Ce sont différentes pistes que suit l’enquêteur. Celle des amours de son frère, celle des amis, collègues, ou anciennes fréquentations, celle de ses dernières heures. Petit à petit certains aspects s’éclaircissent quand d’autres restent flous ou carrément opaques.

Dans le même temps, Laidlaw se remet en question, s’interrogeant sur son passé, sur sa relation avec Jan, sur ce qu’il est.

Nous étions des taupes qui vivions à la lumière, à suivre péniblement, laborieusement, nos petits tunnels bâtis de nos desseins très privés.

 

Comme souvent chez McIlvanney, nous sommes face à un homme dans le doute, un homme qui n’est sûr de rien et s’interroge constamment. Il n’est touché que par ceux capables de compassion, d’altruisme.

Les tableaux de Scott constituent des énigmes qui pousse Laidlaw à aller toujours plus loin. Un souvenir ressurgi de la jeunesse de son frère l’intrigue particulièrement autant que le fait que Scott ne lui ai pas parlé de l’histoire de Dan Scoular, le personnage central de Big Man. Il continue en parallèle à suivre l’enquête de son second habituel, Harkness, menant des investigations autour du meurtre d’un junkie, certainement dealer à ses heures pour le compte de Matt Mason, déjà croisé maintes fois dans l’univers de l’écrivain.

Au final, l’interrogation porte sur ce qu’un homme peut laisser comme souvenirs, sur ce qu’il était vraiment, quels sont les recoins sombrent qu’il pouvait cacher.

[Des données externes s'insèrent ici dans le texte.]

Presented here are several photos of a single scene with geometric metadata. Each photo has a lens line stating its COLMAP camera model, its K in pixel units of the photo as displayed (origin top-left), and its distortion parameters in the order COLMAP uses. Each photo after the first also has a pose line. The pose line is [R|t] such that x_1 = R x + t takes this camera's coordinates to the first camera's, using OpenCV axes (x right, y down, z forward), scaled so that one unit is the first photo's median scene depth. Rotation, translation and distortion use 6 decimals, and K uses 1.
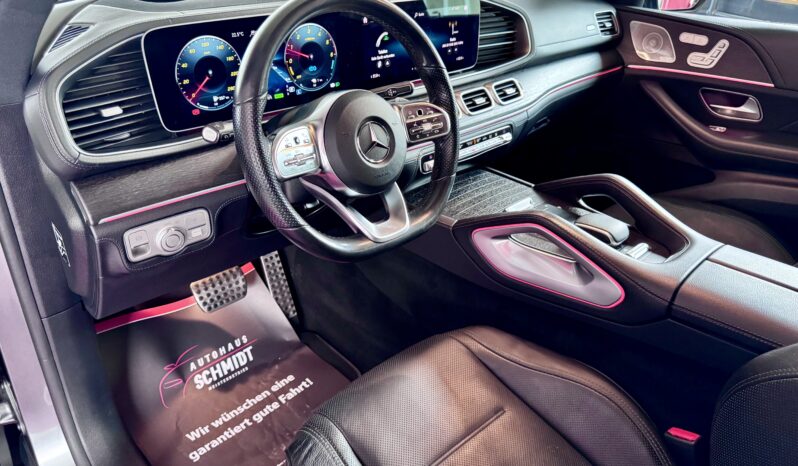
lens RADIAL K [[560.7, 0, 401.8], [0, 560.7, 237.8], [0, 0, 1]] dist [0.080512, -0.149691]
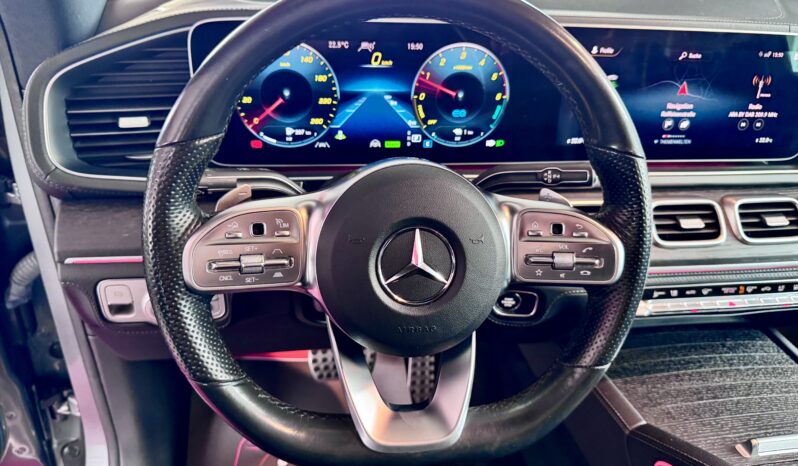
lens RADIAL K [[560.7, 0, 401.8], [0, 560.7, 237.8], [0, 0, 1]] dist [0.080512, -0.149691]
pose [[0.818633, 0.273089, -0.505235, 0.152299], [-0.304037, 0.952403, 0.022160, -0.161161], [0.487239, 0.135470, 0.862697, 0.441299]]
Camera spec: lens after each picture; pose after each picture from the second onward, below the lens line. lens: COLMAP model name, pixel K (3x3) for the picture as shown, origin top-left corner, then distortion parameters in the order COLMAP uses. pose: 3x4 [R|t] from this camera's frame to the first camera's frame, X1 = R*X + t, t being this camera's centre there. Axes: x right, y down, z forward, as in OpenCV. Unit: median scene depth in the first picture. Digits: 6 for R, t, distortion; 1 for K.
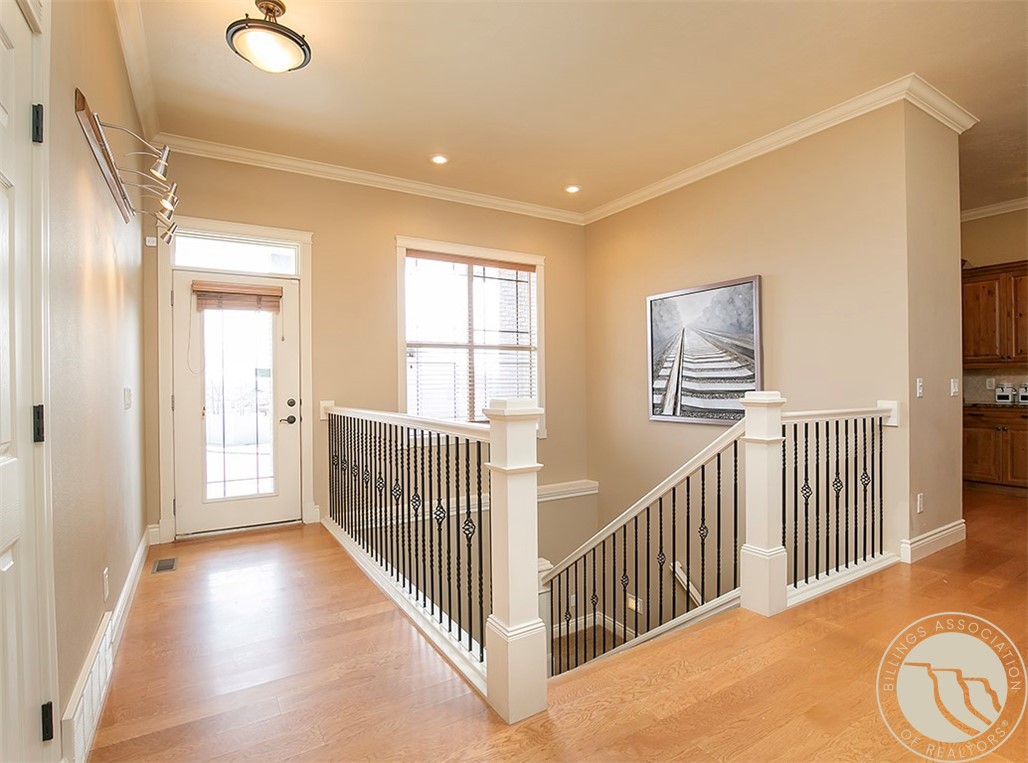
lens RADIAL K [[515.9, 0, 534.3], [0, 515.9, 380.7], [0, 0, 1]] dist [-0.022956, -0.000037]
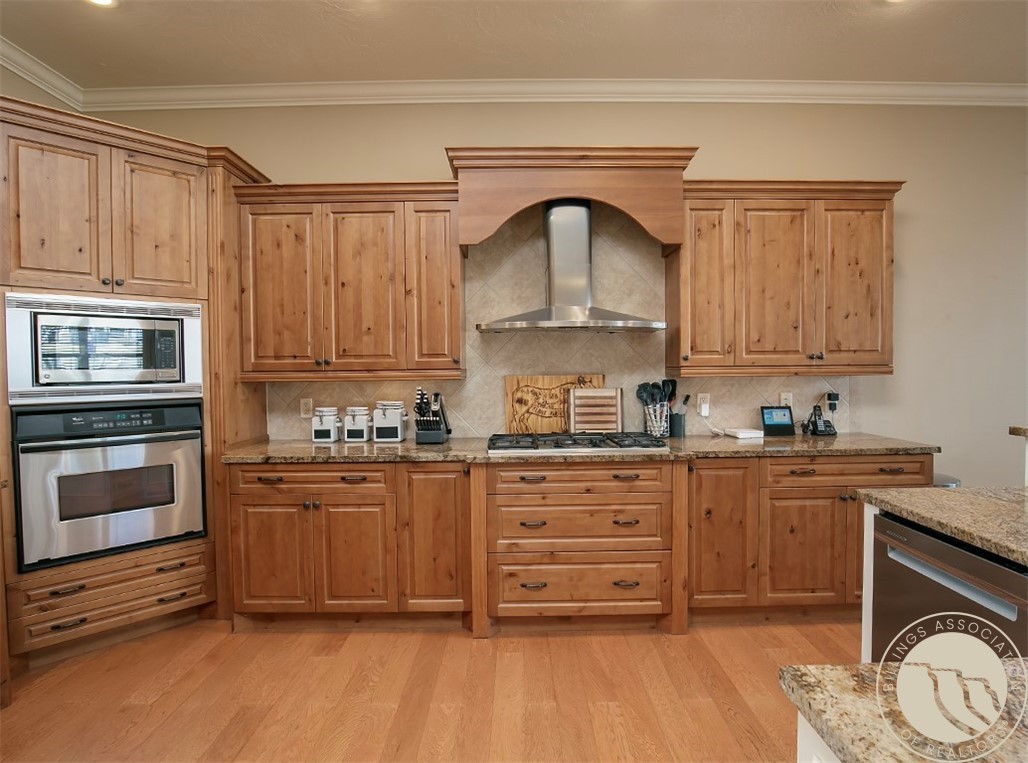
lens RADIAL K [[536.4, 0, 514.0], [0, 536.4, 381.5], [0, 0, 1]] dist [-0.031082, -0.000917]
pose [[0.535758, -0.016264, 0.844215, 0.574405], [0.005360, 0.999860, 0.015861, -0.033973], [-0.844355, -0.003973, 0.535770, 0.535829]]
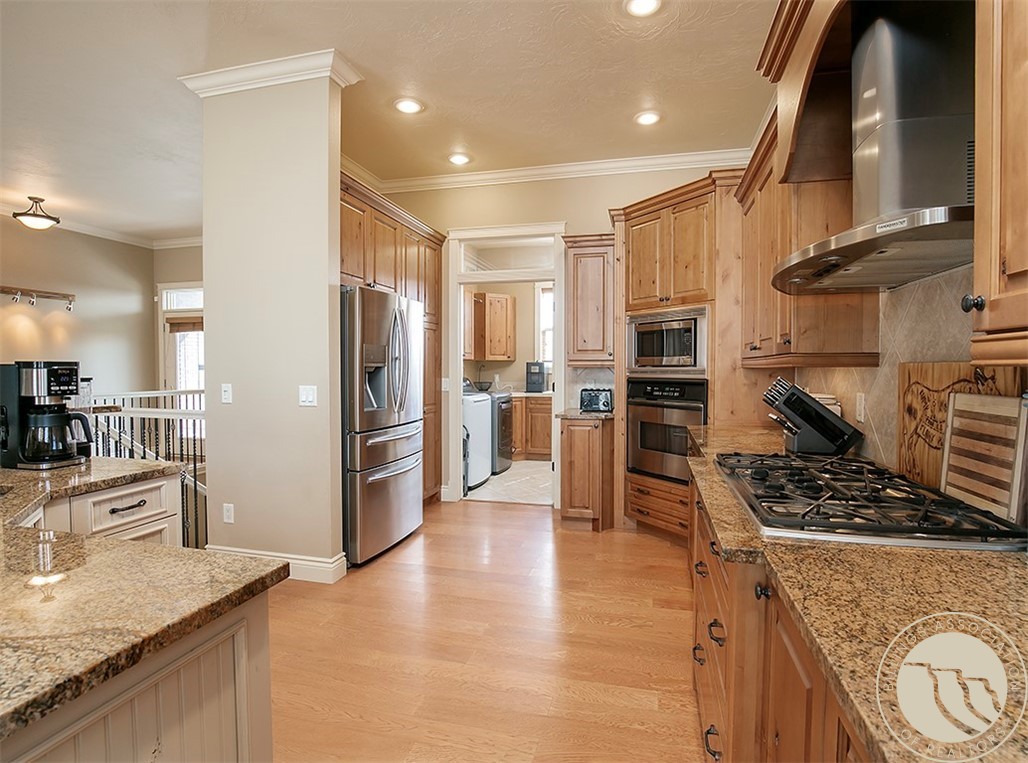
lens RADIAL K [[536.4, 0, 514.0], [0, 536.4, 381.5], [0, 0, 1]] dist [-0.031082, -0.000917]
pose [[0.675403, 0.030552, -0.736815, 1.191447], [-0.009585, 0.999421, 0.032654, -0.027856], [0.737386, -0.014992, 0.675305, 0.453132]]
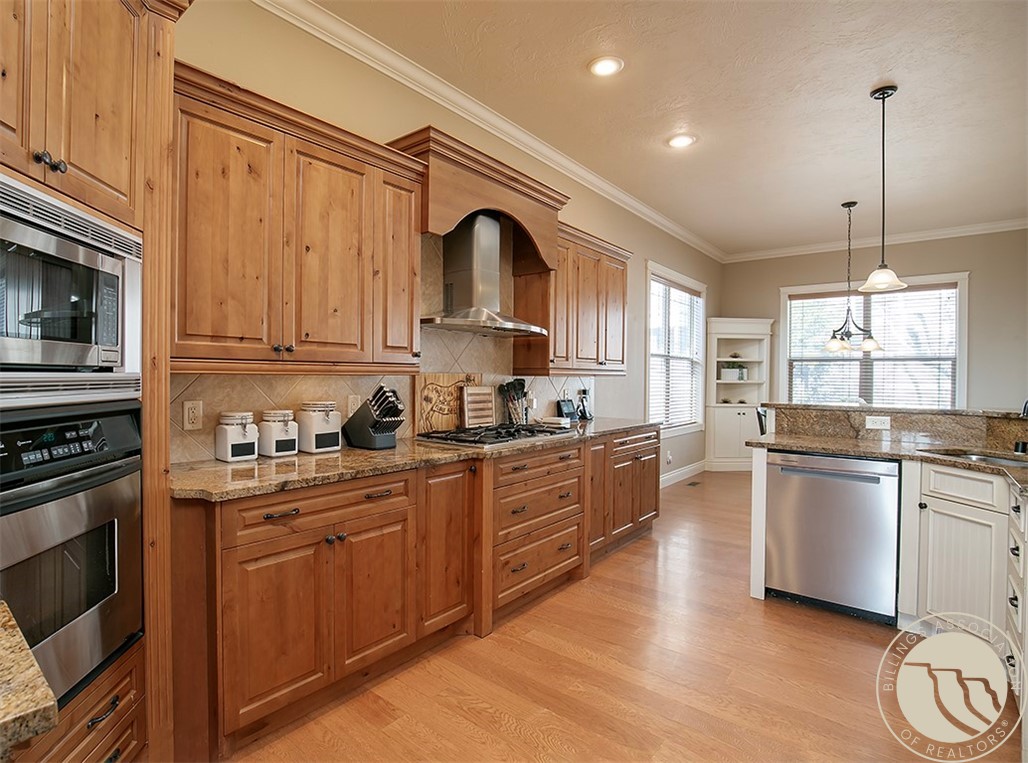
lens RADIAL K [[526.0, 0, 478.5], [0, 526.0, 380.4], [0, 0, 1]] dist [-0.027666, 0.000869]
pose [[-0.283844, -0.001031, 0.958870, 0.509991], [-0.005607, 0.999984, -0.000585, -0.022400], [-0.958854, -0.005543, -0.283845, 0.986019]]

La vie récompense ses amoureux fervents en les laissant se dépenser tout leur saoul. Ceux qui échouent à l’aimer, elle les autorise astucieusement à accroître très précautionneusement leur propre petit magot de vide. Dans l’acte de vivre, on gagne en perdant gros, on perd en gagnant petit.

 

C’est un roman prenant, marquant, que nous offre William McIlvanney, celui d’un écrivain important, pas seulement parce qu’il a relancé ou lancé le roman noir en Ecosse mais aussi parce qu’il l’a fait de manière magistrale en inscrivant résolument ses intrigues dans une exigence et une qualité que l’on rencontre rarement. Un écrivain marquant, un grand romancier. Qui boucle une sorte de boucle, ou passe en revue son univers romanesque en nous faisant croiser Betty Scoular et Frankie White, un descendant de Tam Docherty, ou encore ce Matt Mason, aux apparitions récurrentes dans son l’univers noir qu’il s’est créé.

Ecrire ? Qui a besoin de ça ? Quand tu écris, voici ce que tu fais. Tu y vas tout seul. Tu te fais le cuir et la couenne, une carapace de tout ce qui te tombe sous la main – relations rompues, douleurs et blessures rassemblées, souvenirs de joies passées, routines délibérées. Tu attends. Tu essaies différents types d’appâts. Tu laisses tout s’échapper – peu importe l’intérêt de la prise à première vue ou les louanges unanimes que sa capture t’aurait valu – tu laisses tout échapper, tout, sauf la prise que tu attends, celle que tu sais que tu ne dois pas rater. Tu es prêt à te perdre toi-même plutôt qu’elle. Entre-temps, tu te nourris des miettes qui sont à ta portée, ces rations de soi qui te sont autant de doses de fer.